3.5. Effects of Temperature on Brake Wear Particles
Most noticeably, high temperature conditions promoted the generation of ultrafine particles. While one peak, located within the range of fine sized particles (most frequently at 143–165 nm), appeared for both low and high temperature, an additional peak, located within the range of ultrafine sized particles (most frequently at 60–70 nm), appeared only for high temperature (Fig. 2). The effect of high temperature on increasing ultrafine particle generation is in agreement with previous findings. Nosko et al. [14] found that 200°C is the critical temperature, above which ultrafine particles began to contribute to total particulate matters from car brake pads and discs. Similarly, Nosko et al. [13] reported that temperature increases shifted the dominant particle type from coarse to fine particles, and above about 170–190°C ultrafine particles became the dominant particle type. In Kukutchova et al. [12], increased generation of particles smaller than 100 nm was reported as average rotor temperature approached 300°C. The disagreement of critical temperature among the studies may be due to the differing conditions and methods in which temperature is measured. Note that low and high temperature settings, 35°C and 60°C, respectively, in our study represent the average temperature between the surface and inside of the disk at the initial stage of braking.

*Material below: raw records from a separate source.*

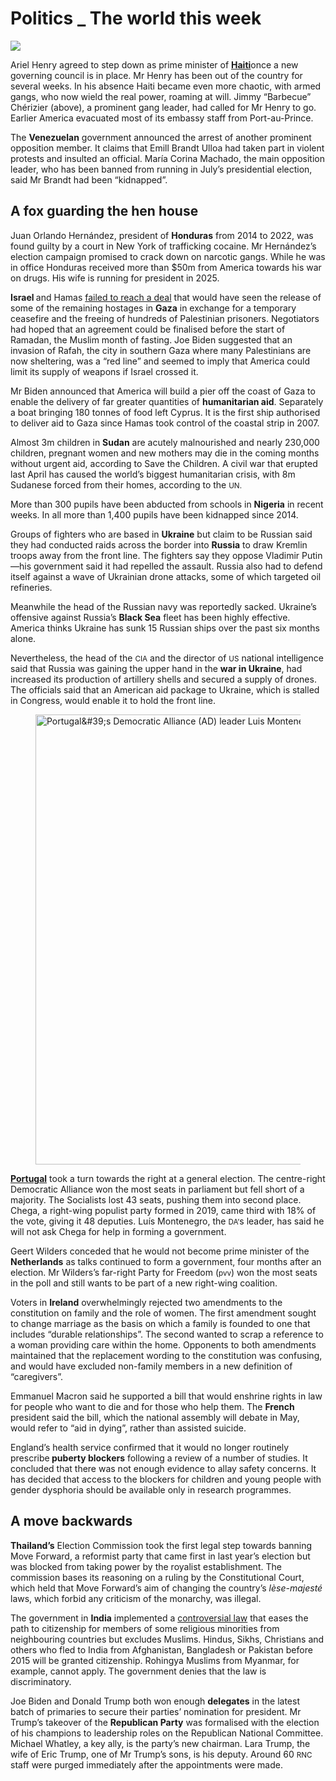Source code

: # Politics _ The world this week

<img src="https://images.weserv.nl/?url=www.economist.com/img/b/1280/720/90/media-assets/image/20240316_WWP002.jpg" /><div></div><p>Ariel Henry agreed to step down as prime minister of <a href="https://www.economist.com/the-americas/2024/03/14/haiti-is-locked-in-a-doom-loop-of-insecurity-and-illegitimacy"><b>Haiti</b></a>once a new governing council is in place. Mr Henry has been out of the country for several weeks. In his absence Haiti became even more chaotic, with armed gangs, who now wield the real power, roaming at will. Jimmy “Barbecue” Chérizier (above), a prominent gang leader, had called for Mr Henry to go. Earlier America evacuated most of its embassy staff from Port-au-Prince. </p><p>The <b>Venezuelan</b> government announced the arrest of another prominent opposition member. It claims that Emill Brandt Ulloa had taken part in violent protests and insulted an official. María Corina Machado, the main opposition leader, who has been banned from running in July’s presidential election, said Mr Brandt had been “kidnapped”.</p><h2>A fox guarding the hen house</h2><p>Juan Orlando Hernández, president of <b>Honduras</b> from 2014 to 2022, was found guilty by a court in New York of trafficking cocaine. Mr Hernández’s election campaign promised to crack down on narcotic gangs. While he was in office Honduras received more than $50m from America towards his war on drugs. His wife is running for president in 2025.</p><p><b>Israel </b>and Hamas <a href="https://www.economist.com/middle-east-and-africa/2024/03/14/hopes-for-a-truce-in-gaza-give-way-to-fears-of-a-long-stalemate">failed to reach a deal</a> that would have seen the release of some of the remaining hostages in <b>Gaza</b> in exchange for a temporary ceasefire and the freeing of hundreds of Palestinian prisoners. Negotiators had hoped that an agreement could be finalised before the start of Ramadan, the Muslim month of fasting. Joe Biden suggested that an invasion of Rafah, the city in southern Gaza where many Palestinians are now sheltering, was a “red line” and seemed to imply that America could limit its supply of weapons if Israel crossed it.</p><div><div><div id="econ-1"></div></div></div><p>Mr Biden announced that America will build a pier off the coast of Gaza to enable the delivery of far greater quantities of <b>humanitarian aid</b>. Separately a boat bringing 180 tonnes of food left Cyprus. It is the first ship authorised to deliver aid to Gaza since Hamas took control of the coastal strip in 2007.</p><p>Almost 3m children in <b>Sudan</b> are acutely malnourished and nearly 230,000 children, pregnant women and new mothers may die in the coming months without urgent aid, according to Save the Children. A civil war that erupted last April has caused the world’s biggest humanitarian crisis, with 8m Sudanese forced from their homes, according to the <small>UN.</small></p><p>More than 300 pupils have been abducted from schools in <b>Nigeria</b> in recent weeks. In all more than 1,400 pupils have been kidnapped since 2014. </p><p>Groups of fighters who are based in <b>Ukraine</b> but claim to be Russian said they had conducted raids across the border into <b>Russia</b> to draw Kremlin troops away from the front line. The fighters say they oppose Vladimir Putin—his government said it had repelled the assault. Russia also had to defend itself against a wave of Ukrainian drone attacks, some of which targeted oil refineries. </p><p>Meanwhile the head of the Russian navy was reportedly sacked. Ukraine’s offensive against Russia’s <b>Black Sea</b> fleet has been highly effective. America thinks Ukraine has sunk 15 Russian ships over the past six months alone. </p><p>Nevertheless, the head of the <small>CIA</small> and the director of <small>US</small> national intelligence said that Russia was gaining the upper hand in the <b>war in Ukraine</b>, had increased its production of artillery shells and secured a supply of drones. The officials said that an American aid package to Ukraine, which is stalled in Congress, would enable it to hold the front line. </p><figure><span><img alt="Portugal&amp;#39;s Democratic Alliance (AD) leader Luis Montenegro celebrates his victory" height="720" src="https://www.economist.com/img/b/1280/720/90/media-assets/image/20240316_WWP001.jpg" width="1280" /></span></figure><p><b><a href="https://www.economist.com/europe/2024/03/11/portugals-hard-right-gets-a-big-election-boost">Portugal</a></b> took a turn towards the right at a general election. The centre-right Democratic Alliance won the most seats in parliament but fell short of a majority. The Socialists lost 43 seats, pushing them into second place. Chega, a right-wing populist party formed in 2019, came third with 18% of the vote, giving it 48 deputies. Luís Montenegro, the <small>DA’</small>s leader, has said he will not ask Chega for help in forming a government. </p><p>Geert Wilders conceded that he would not become prime minister of the <b>Netherlands</b> as talks continued to form a government, four months after an election. Mr Wilders’s far-right Party for Freedom (<small>pvv</small>) won the most seats in the poll and still wants to be part of a new right-wing coalition. </p><div><div><div id="econ-2"></div></div></div><p>Voters in <b>Ireland</b> overwhelmingly rejected two amendments to the constitution on family and the role of women. The first amendment sought to change marriage as the basis on which a family is founded to one that includes “durable relationships”. The second wanted to scrap a reference to a woman providing care within the home. Opponents to both amendments maintained that the replacement wording to the constitution was confusing, and would have excluded non-family members in a new definition of “caregivers”. </p><p>Emmanuel Macron said he supported a bill that would enshrine rights in law for people who want to die and for those who help them. The <b>French</b> president said the bill, which the national assembly will debate in May, would refer to “aid in dying”, rather than assisted suicide. </p><p>England’s health service confirmed that it would no longer routinely prescribe<b> puberty blockers</b> following a review of a number of studies. It concluded that there was not enough evidence to allay safety concerns. It has decided that access to the blockers for children and young people with gender dysphoria should be available only in research programmes.</p><h2>A move backwards</h2><p><b>Thailand’s</b> Election Commission took the first legal step towards banning Move Forward, a reformist party that came first in last year’s election but was blocked from taking power by the royalist establishment. The commission bases its reasoning on a ruling by the Constitutional Court, which held that Move Forward’s aim of changing the country’s <i>lèse-majesté</i> laws, which forbid any criticism of the monarchy, was illegal. </p><p>The government in <b>India</b> implemented a <a href="https://www.economist.com/asia/2024/03/14/indias-government-implements-a-controversial-citizenship-law">controversial law</a> that eases the path to citizenship for members of some religious minorities from neighbouring countries but excludes Muslims. Hindus, Sikhs, Christians and others who fled to India from Afghanistan, Bangladesh or Pakistan before 2015 will be granted citizenship. Rohingya Muslims from Myanmar, for example, cannot apply. The government denies that the law is discriminatory.</p><p>Joe Biden and Donald Trump both won enough <b>delegates</b> in the latest batch of primaries to secure their parties’ nomination for president. Mr Trump’s takeover of the <b>Republican Party</b> was formalised with the election of his champions to leadership roles on the Republican National Committee. Michael Whatley, a key ally, is the party’s new chairman. Lara Trump, the wife of Eric Trump, one of Mr Trump’s sons, is his deputy. Around 60 <small>RNC</small> staff were purged immediately after the appointments were made. </p>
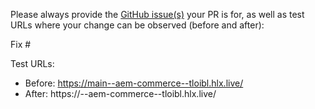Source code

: Please always provide the [GitHub issue(s)](../issues) your PR is for, as well as test URLs where your change can be observed (before and after):

Fix #<gh-issue-id>

Test URLs:
- Before: https://main--aem-commerce--tloibl.hlx.live/
- After: https://<branch>--aem-commerce--tloibl.hlx.live/
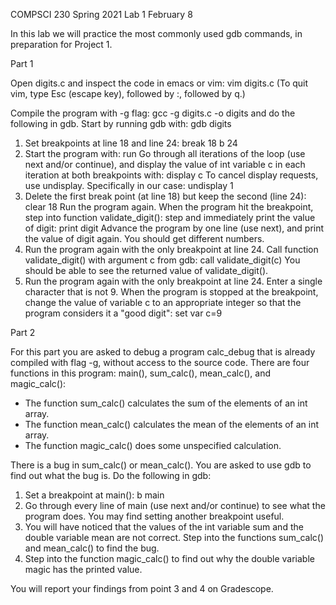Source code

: COMPSCI 230 Spring 2021
Lab 1
February 8

In this lab we will practice the most commonly used gdb commands, in preparation
for Project 1.


Part 1

Open digits.c and inspect the code in emacs or vim:
        vim digits.c
(To quit vim, type Esc (escape key), followed by :, followed by q.)

Compile the program with -g flag:
        gcc -g digits.c -o digits
and do the following in gdb. Start by running gdb with:
        gdb digits

  1. Set breakpoints at line 18 and line 24:
        break 18
        b 24
  2. Start the program with:
        run
     Go through all iterations of the loop (use next and/or continue), and
     display the value of int variable c in each iteration at both breakpoints
     with:
        display c
     To cancel display requests, use undisplay. Specifically in our case:
        undisplay 1
  3. Delete the first break point (at line 18) but keep the second (line 24):
        clear 18
     Run the program again. When the program hit the breakpoint, step into
     function validate_digit():
        step
     and immediately print the value of digit:
        print digit
     Advance the program by one line (use next), and print the value of digit
     again. You should get different numbers.
  4. Run the program again with the only breakpoint at line 24. Call function
     validate_digit() with argument c from gdb:
        call validate_digit(c)
     You should be able to see the returned value of validate_digit().
  5. Run the program again with the only breakpoint at line 24. Enter a single
     character that is not 9. When the program is stopped at the breakpoint,
     change the value of variable c to an appropriate integer so that the
     program considers it a "good digit":
        set var c=9


Part 2

For this part you are asked to debug a program calc_debug that is already
compiled with flag -g, without access to the source code. There are four
functions in this program: main(), sum_calc(), mean_calc(), and magic_calc():
  * The function sum_calc() calculates the sum of the elements of an int array.
  * The function mean_calc() calculates the mean of the elements of an int
    array.
  * The function magic_calc() does some unspecified calculation.

There is a bug in sum_calc() or mean_calc(). You are asked to use gdb to find
out what the bug is. Do the following in gdb:

  1. Set a breakpoint at main():
        b main
  2. Go through every line of main (use next and/or continue) to see what the
     program does. You may find setting another breakpoint useful.
  3. You will have noticed that the values of the int variable sum and the
     double variable mean are not correct. Step into the functions sum_calc()
     and mean_calc() to find the bug.
  4. Step into the function magic_calc() to find out why the double variable
     magic has the printed value.

You will report your findings from point 3 and 4 on Gradescope.



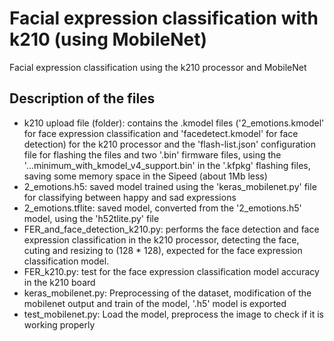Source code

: # Facial expression classification with k210 (using MobileNet)
Facial expression classification using the k210 processor and MobileNet

## Description of the files

- k210 upload file (folder): contains the .kmodel files ('2_emotions.kmodel' for face expression classification and 'facedetect.kmodel' for face detection) for the k210 processor and the 'flash-list.json' configuration file for flashing the files and two '.bin' firmware files, using the '...minimum_with_kmodel_v4_support.bin' in the '.kfpkg' flashing files, saving some memory space in the Sipeed (about 1Mb less)
- 2_emotions.h5: saved model trained using the 'keras_mobilenet.py' file for classifying between happy and sad expressions
- 2_emotions.tflite: saved model, converted from the '2_emotions.h5' model, using the 'h52tlite.py' file
- FER_and_face_detection_k210.py: performs the face detection and face expression classification in the k210 processor, detecting the face, cuting and resizing to (128 * 128), expected for the face expression classification model.
- FER_k210.py: test for the face expression classification model accuracy in the k210 board
- keras_mobilenet.py: Preprocessing of the dataset, modification of the mobilenet output and train of the model, '.h5' model is exported
- test_mobilenet.py: Load the model, preprocess the image to check if it is working properly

Under low temperature fine size particles were generated intensively at the latter end of the braking process (Fig. 3(a) and 4(a)), suggesting that particle concentration reached its peak as temperature approached the threshold, approximately 50°C. Until the temperature reached and remained about 52.6°C at the end of braking, mechanical wear may dominate particle generation process, forming fine sized particles as the dominant particle type. In contrast, under high temperature the peaks for both fine and ultrafine particles were more spread out throughout braking (Fig. 3(b) and 4(b)). With the initial temperature of 60°C, particles were actively generated from the early period of braking. The co-occurrence of fine and ultrafine particles indicates that together with mechanical wear, volatiles were generated from the thermal decomposition of less thermally stable components. These volatiles would undergo nucleation and coagulation to create smaller particles than the particles created from mechanical wear [12, 18, 19, 28, 30].
4. Conclusions
Using heatmaps and clustered heatmaps, temperature effects on brake wear particles from railway vehicles were evaluated. The dataset was obtained by performing braking test, and five replicate tests was performed under low (initially 35°C) and high (initially 60°C) temperature conditions, respectively, to obtain generalized results. The study focused on characterizing the generation of nano-sized particles, rather than micro-sized particles, by measuring ultrafine (5.6–100 nm) and fine (100–560 nm) particles. The heatmap showed its capability to address multi-variable, time-series data with non-linear relationship, effectively capturing particle generation patterns along the braking period and size channel. Further, the clustered heatmap was able to create hierarchical groups, in which the particles with similar, generation characteristics, i.e., timing and concentration, were included, and the distance between groups revealed the degree of similarity.